## [PROBLEM STATEMENT]
Rewrite the items from the start through the line with "79: (484, 65)", replacing "point_idx" with "point_id" and keeping everything else the same. Leave the pictures out.
(GIVEN ENTRIES Opens)
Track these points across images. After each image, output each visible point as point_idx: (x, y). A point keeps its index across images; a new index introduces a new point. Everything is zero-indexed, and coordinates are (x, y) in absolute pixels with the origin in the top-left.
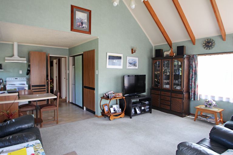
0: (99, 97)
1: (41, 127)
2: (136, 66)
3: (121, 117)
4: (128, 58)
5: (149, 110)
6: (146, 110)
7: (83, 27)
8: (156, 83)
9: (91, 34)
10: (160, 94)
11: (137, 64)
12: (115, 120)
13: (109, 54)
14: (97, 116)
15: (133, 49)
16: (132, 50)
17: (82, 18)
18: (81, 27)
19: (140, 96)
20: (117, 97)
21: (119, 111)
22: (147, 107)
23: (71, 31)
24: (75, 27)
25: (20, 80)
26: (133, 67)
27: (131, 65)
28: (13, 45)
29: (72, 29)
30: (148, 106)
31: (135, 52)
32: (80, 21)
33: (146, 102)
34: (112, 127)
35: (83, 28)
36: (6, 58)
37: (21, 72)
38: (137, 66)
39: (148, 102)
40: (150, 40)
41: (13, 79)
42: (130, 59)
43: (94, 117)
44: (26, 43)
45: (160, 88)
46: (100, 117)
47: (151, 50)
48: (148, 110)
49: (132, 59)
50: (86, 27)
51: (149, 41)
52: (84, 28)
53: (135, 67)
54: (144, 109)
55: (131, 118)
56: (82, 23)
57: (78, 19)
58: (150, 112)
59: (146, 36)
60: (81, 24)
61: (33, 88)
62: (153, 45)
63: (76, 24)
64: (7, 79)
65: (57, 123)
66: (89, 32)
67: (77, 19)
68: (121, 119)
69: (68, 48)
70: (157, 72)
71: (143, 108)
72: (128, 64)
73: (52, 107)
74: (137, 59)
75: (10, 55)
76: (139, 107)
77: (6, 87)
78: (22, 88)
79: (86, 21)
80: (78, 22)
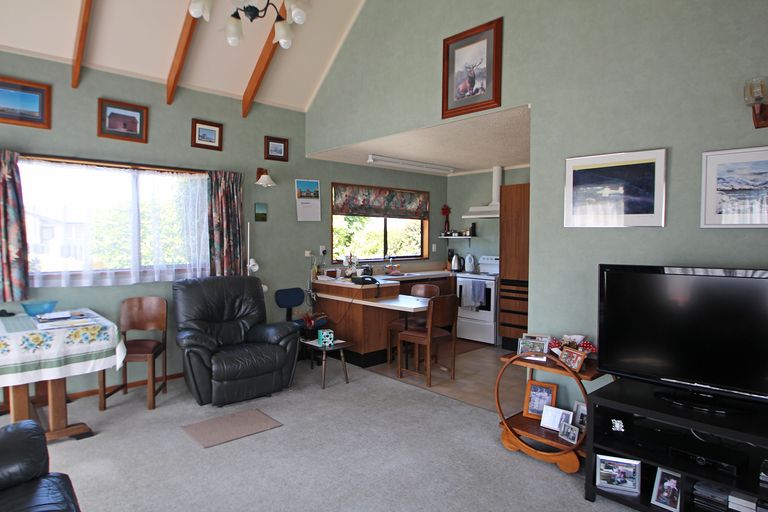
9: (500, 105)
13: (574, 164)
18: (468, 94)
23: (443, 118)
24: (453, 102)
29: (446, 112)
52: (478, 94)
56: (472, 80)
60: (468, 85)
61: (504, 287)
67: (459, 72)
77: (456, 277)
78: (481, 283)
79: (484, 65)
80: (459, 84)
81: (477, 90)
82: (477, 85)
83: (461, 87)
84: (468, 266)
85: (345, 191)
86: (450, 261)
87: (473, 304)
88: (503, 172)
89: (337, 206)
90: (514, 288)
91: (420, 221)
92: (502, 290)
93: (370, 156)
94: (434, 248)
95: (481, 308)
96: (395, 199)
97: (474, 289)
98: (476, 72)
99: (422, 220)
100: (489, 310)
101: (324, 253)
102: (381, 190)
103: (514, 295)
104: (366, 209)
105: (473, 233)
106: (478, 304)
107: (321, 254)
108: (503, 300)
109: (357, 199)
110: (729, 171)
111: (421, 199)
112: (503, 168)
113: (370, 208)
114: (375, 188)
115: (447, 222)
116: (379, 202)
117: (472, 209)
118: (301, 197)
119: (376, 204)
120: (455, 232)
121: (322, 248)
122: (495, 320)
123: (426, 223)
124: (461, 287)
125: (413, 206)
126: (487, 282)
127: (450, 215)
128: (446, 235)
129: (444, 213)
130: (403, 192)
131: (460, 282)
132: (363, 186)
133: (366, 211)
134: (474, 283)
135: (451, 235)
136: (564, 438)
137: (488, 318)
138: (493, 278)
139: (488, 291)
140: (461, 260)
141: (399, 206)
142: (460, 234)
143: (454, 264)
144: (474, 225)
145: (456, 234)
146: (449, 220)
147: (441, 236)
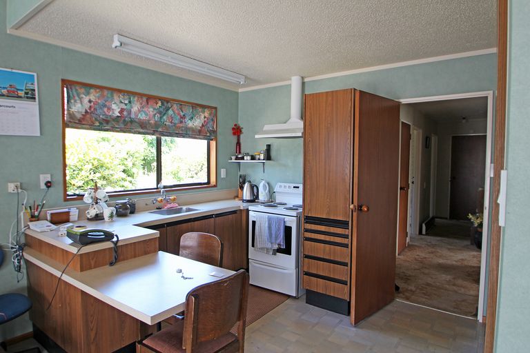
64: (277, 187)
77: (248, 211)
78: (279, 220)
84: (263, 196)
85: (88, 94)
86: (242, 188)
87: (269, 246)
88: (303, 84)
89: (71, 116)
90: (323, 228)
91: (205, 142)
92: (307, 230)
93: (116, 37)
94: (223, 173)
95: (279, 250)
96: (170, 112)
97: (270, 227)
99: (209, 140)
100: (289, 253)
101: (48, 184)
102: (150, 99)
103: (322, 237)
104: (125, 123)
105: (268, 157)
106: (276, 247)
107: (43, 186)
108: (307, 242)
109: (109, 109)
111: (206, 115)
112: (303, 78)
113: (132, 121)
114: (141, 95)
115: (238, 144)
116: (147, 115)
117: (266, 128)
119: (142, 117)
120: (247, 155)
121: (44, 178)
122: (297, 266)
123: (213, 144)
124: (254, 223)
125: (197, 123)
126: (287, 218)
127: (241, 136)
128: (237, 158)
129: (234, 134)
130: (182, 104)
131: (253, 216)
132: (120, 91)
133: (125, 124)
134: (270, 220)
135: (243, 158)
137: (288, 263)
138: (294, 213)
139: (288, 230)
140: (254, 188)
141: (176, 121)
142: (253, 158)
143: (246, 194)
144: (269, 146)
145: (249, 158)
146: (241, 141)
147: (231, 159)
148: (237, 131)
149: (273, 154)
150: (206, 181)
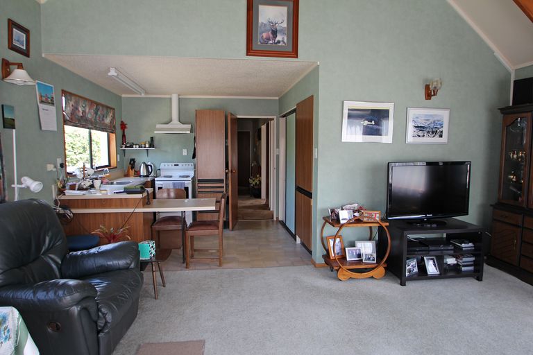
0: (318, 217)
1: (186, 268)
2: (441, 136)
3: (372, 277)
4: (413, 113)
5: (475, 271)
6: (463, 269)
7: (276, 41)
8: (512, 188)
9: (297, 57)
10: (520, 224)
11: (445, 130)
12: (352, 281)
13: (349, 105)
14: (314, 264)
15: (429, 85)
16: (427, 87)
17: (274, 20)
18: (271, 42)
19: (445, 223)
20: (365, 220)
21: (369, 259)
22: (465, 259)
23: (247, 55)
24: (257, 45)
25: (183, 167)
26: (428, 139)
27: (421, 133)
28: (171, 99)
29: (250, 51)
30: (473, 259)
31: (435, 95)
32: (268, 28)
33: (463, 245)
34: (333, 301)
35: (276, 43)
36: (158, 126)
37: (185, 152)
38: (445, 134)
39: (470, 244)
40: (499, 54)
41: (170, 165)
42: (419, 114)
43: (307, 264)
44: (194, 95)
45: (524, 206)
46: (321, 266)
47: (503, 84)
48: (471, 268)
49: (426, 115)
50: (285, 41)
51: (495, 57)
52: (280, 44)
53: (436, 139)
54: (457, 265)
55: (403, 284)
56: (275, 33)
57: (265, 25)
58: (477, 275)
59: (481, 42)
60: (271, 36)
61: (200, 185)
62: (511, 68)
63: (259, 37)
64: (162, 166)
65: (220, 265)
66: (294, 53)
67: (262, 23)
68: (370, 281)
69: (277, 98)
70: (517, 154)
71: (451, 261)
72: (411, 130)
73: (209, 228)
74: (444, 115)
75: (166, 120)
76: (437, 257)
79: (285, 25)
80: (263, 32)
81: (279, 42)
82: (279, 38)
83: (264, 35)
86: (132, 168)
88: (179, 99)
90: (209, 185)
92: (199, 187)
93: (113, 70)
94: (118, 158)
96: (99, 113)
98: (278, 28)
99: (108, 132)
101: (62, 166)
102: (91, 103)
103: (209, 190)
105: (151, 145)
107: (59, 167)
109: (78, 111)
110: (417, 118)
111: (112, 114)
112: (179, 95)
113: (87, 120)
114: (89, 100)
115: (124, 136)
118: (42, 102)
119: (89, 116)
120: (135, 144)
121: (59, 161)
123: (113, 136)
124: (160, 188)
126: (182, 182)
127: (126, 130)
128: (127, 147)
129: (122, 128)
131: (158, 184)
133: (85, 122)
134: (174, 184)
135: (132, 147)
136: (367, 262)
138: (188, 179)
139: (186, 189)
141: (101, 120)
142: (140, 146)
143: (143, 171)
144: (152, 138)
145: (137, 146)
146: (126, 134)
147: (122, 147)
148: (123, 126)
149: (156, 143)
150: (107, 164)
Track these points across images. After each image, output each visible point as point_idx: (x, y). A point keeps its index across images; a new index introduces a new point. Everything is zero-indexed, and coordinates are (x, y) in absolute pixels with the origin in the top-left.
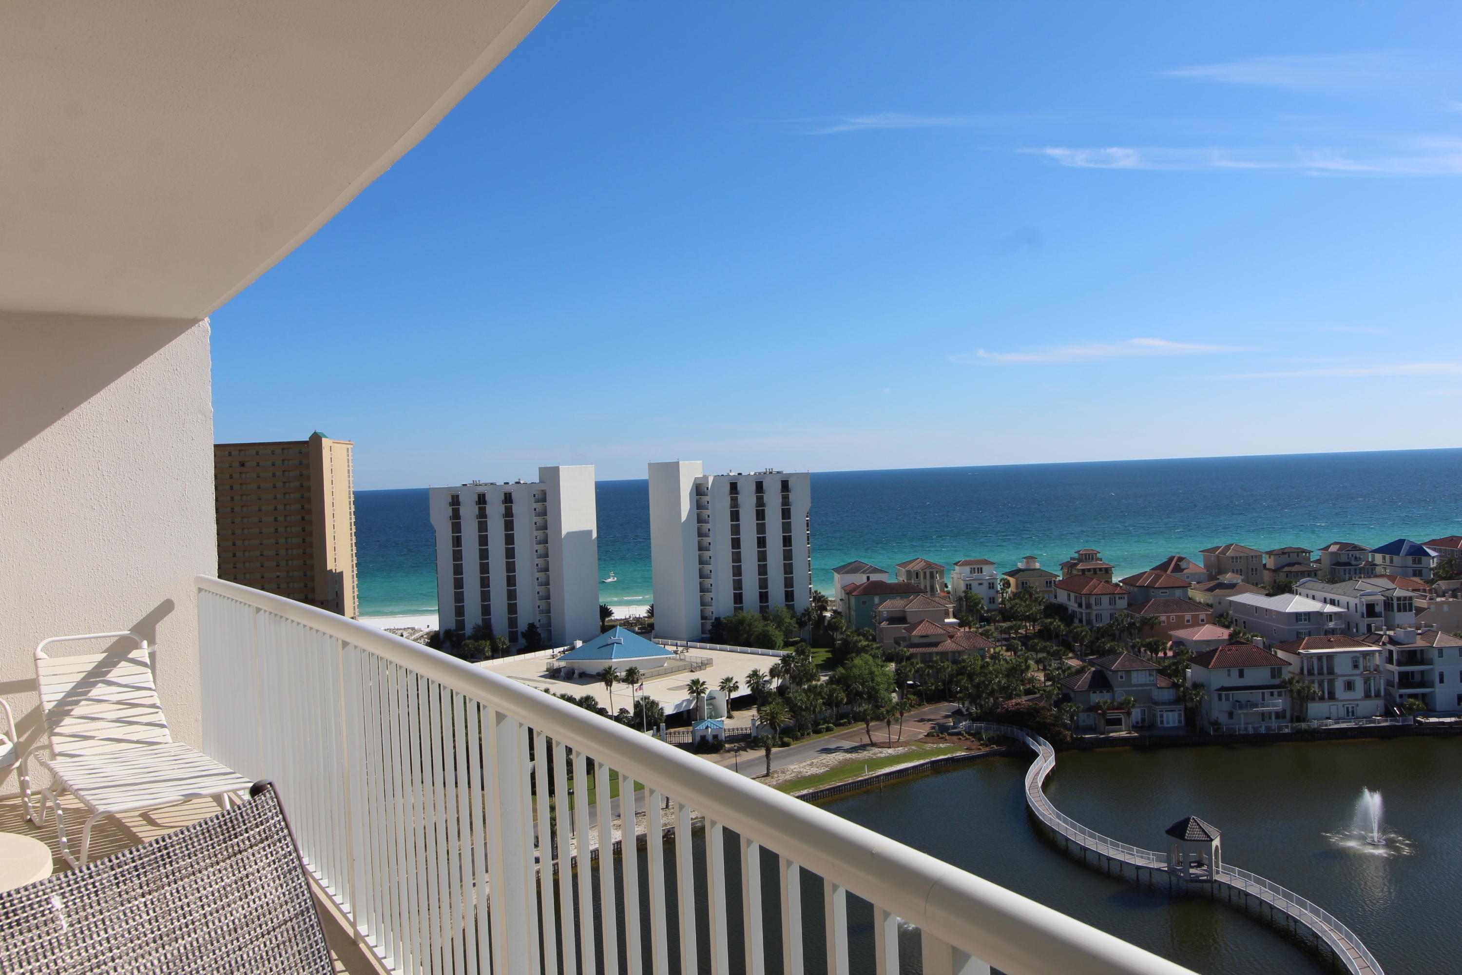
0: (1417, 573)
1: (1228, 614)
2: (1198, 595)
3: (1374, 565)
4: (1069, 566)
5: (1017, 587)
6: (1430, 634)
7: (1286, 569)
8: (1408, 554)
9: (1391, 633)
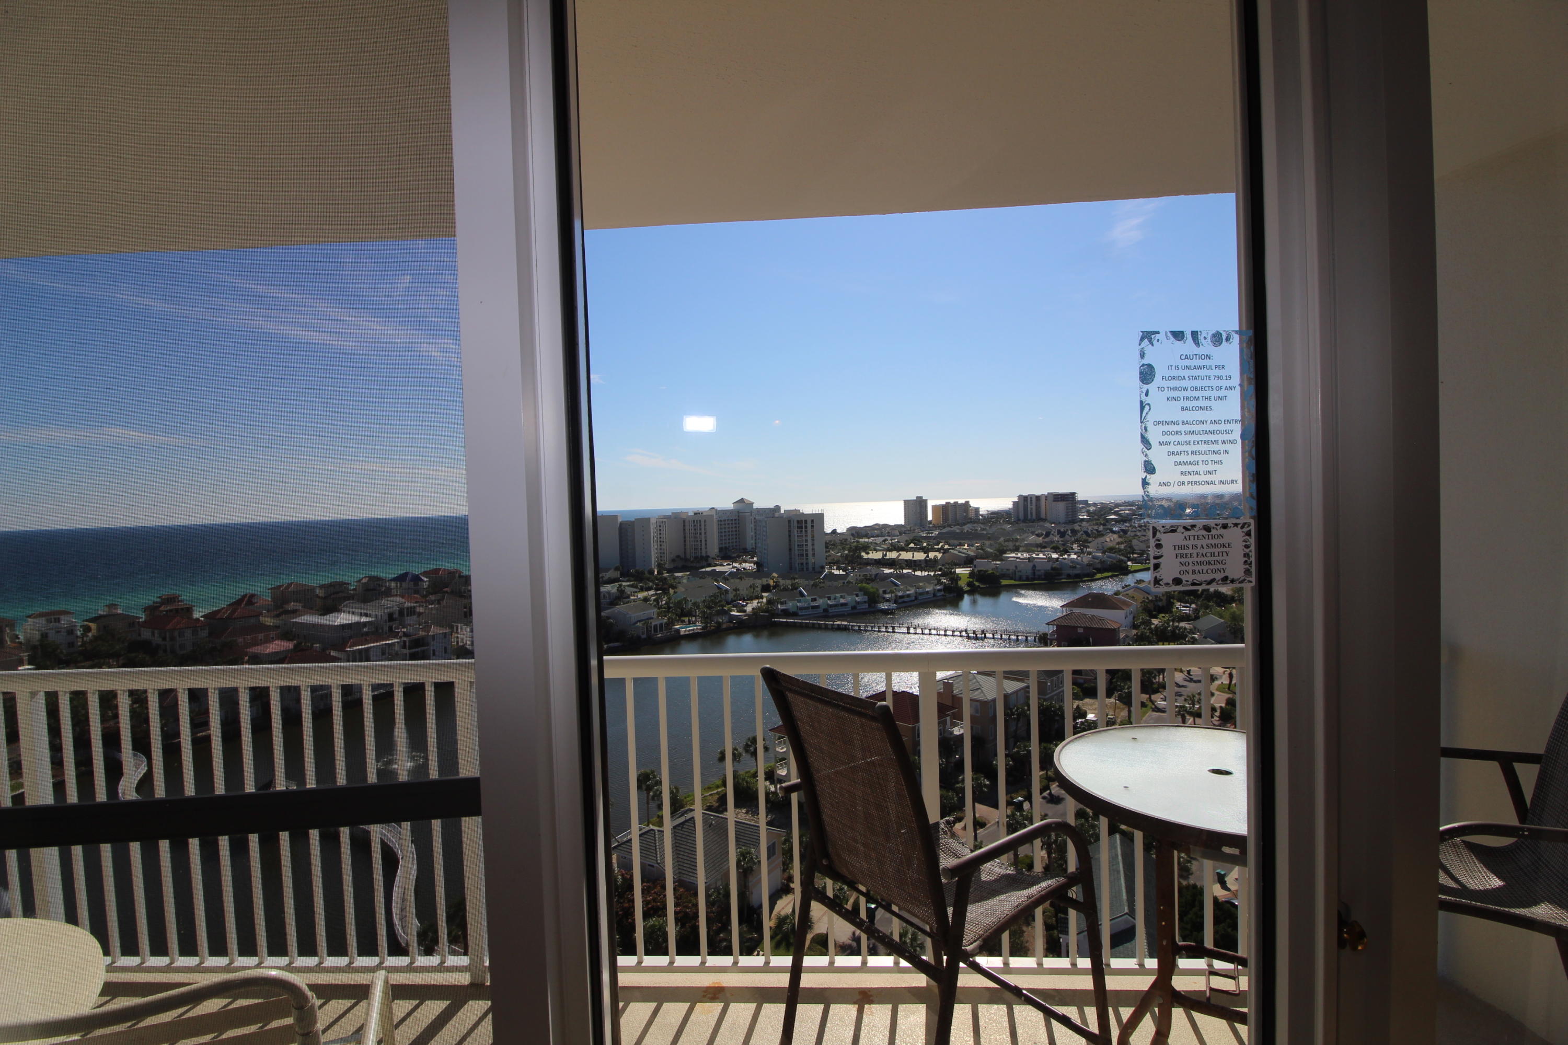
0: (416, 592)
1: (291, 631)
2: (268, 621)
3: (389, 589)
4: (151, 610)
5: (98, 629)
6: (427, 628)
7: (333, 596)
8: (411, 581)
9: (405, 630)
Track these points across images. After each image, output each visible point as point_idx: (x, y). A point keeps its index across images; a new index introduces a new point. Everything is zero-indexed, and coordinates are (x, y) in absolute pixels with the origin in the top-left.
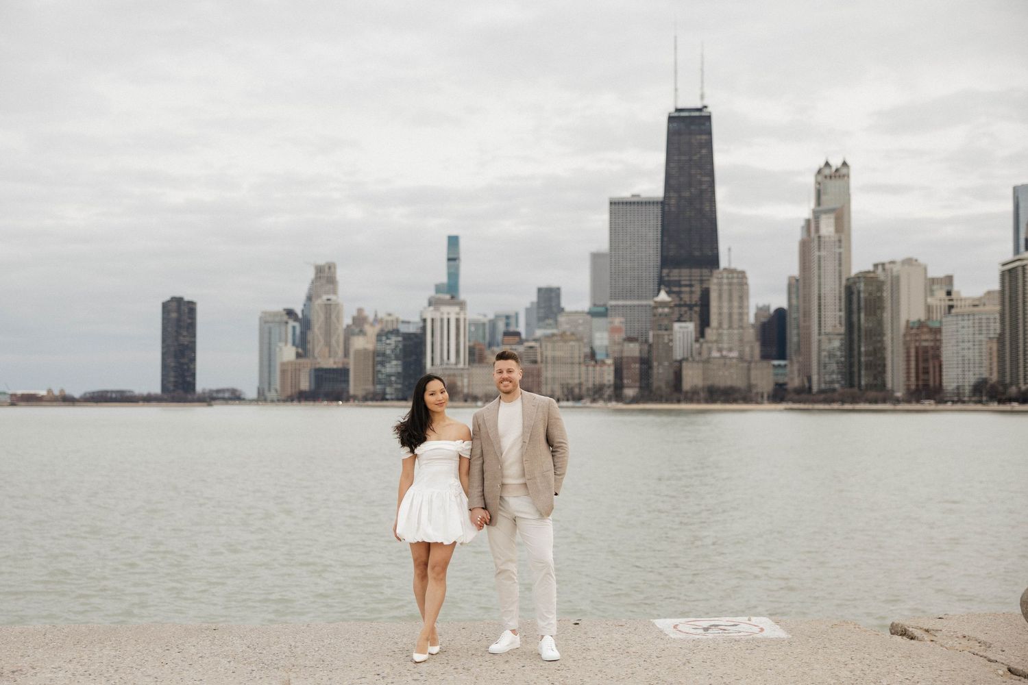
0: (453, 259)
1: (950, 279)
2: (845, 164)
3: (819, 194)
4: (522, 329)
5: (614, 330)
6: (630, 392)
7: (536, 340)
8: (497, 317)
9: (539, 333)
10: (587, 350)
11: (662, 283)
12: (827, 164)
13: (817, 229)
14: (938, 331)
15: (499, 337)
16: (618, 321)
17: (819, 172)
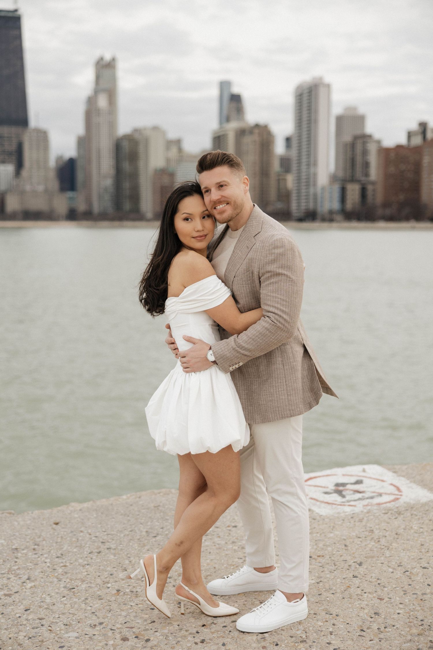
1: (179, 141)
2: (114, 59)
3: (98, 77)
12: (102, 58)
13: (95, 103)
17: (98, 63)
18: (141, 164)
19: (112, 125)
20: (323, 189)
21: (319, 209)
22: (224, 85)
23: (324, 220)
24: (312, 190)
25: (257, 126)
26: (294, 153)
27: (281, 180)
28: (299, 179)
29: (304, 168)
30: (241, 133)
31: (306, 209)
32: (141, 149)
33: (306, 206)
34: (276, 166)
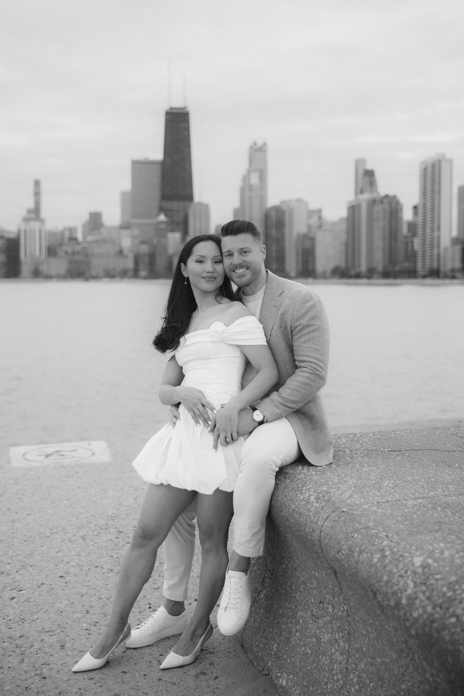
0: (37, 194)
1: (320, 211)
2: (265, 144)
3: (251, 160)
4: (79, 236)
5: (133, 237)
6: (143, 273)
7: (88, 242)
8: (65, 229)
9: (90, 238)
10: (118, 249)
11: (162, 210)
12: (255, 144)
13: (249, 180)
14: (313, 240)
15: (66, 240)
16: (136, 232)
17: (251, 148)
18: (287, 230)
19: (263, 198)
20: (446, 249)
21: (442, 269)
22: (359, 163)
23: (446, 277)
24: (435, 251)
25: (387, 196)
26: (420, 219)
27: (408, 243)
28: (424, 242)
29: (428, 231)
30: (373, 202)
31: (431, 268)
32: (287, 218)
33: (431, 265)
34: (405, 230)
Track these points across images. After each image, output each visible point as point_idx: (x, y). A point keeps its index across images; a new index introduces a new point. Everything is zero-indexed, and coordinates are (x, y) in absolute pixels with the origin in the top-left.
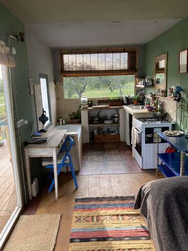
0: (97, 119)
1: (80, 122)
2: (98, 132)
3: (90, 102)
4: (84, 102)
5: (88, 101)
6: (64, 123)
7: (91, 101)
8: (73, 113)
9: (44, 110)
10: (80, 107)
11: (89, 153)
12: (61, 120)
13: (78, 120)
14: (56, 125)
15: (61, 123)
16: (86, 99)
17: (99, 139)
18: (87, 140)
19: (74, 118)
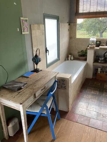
(GIVEN ENTRIES Closes)
## [PROBLEM SOLUTION]
Track these points across images. After each image, output each visible point as point_id: (x, y). A point keeps its index across images; a new index introduces a new point. Everything is zero-indexed, and coordinates are (x, y) in absolute pixels with the origin in the top-left.
0: (99, 97)
1: (41, 127)
2: (136, 66)
3: (121, 117)
4: (128, 58)
5: (149, 110)
6: (146, 110)
7: (83, 27)
8: (156, 83)
9: (91, 34)
10: (160, 94)
11: (137, 64)
12: (115, 120)
13: (109, 54)
14: (97, 116)
15: (133, 49)
16: (132, 50)
17: (82, 18)
18: (81, 27)
19: (140, 96)
20: (117, 97)
21: (119, 111)
22: (147, 107)
23: (71, 31)
24: (75, 27)
25: (20, 80)
26: (133, 67)
27: (131, 65)
28: (13, 45)
29: (72, 29)
30: (148, 106)
31: (135, 52)
32: (80, 21)
33: (146, 102)
34: (112, 127)
35: (83, 28)
36: (6, 58)
37: (21, 72)
38: (137, 66)
39: (148, 102)
40: (150, 40)
41: (13, 79)
42: (130, 59)
43: (94, 117)
44: (26, 43)
45: (160, 88)
46: (100, 117)
47: (151, 50)
48: (148, 110)
49: (132, 59)
50: (86, 27)
51: (149, 41)
52: (84, 28)
53: (135, 67)
54: (144, 109)
55: (131, 118)
56: (82, 23)
57: (78, 19)
58: (150, 112)
59: (146, 36)
60: (81, 24)
61: (33, 88)
62: (153, 45)
63: (76, 24)
64: (7, 79)
65: (57, 123)
66: (89, 32)
67: (77, 19)
68: (121, 119)
69: (68, 48)
70: (157, 72)
71: (143, 108)
72: (128, 64)
73: (52, 107)
74: (137, 59)
75: (10, 55)
76: (139, 107)
77: (6, 87)
78: (22, 88)
79: (86, 21)
80: (78, 22)
9: (500, 105)
13: (574, 164)
18: (468, 94)
23: (443, 118)
24: (453, 102)
29: (446, 112)
52: (478, 94)
56: (472, 80)
60: (468, 85)
61: (504, 287)
67: (459, 72)
77: (456, 277)
78: (481, 283)
79: (484, 65)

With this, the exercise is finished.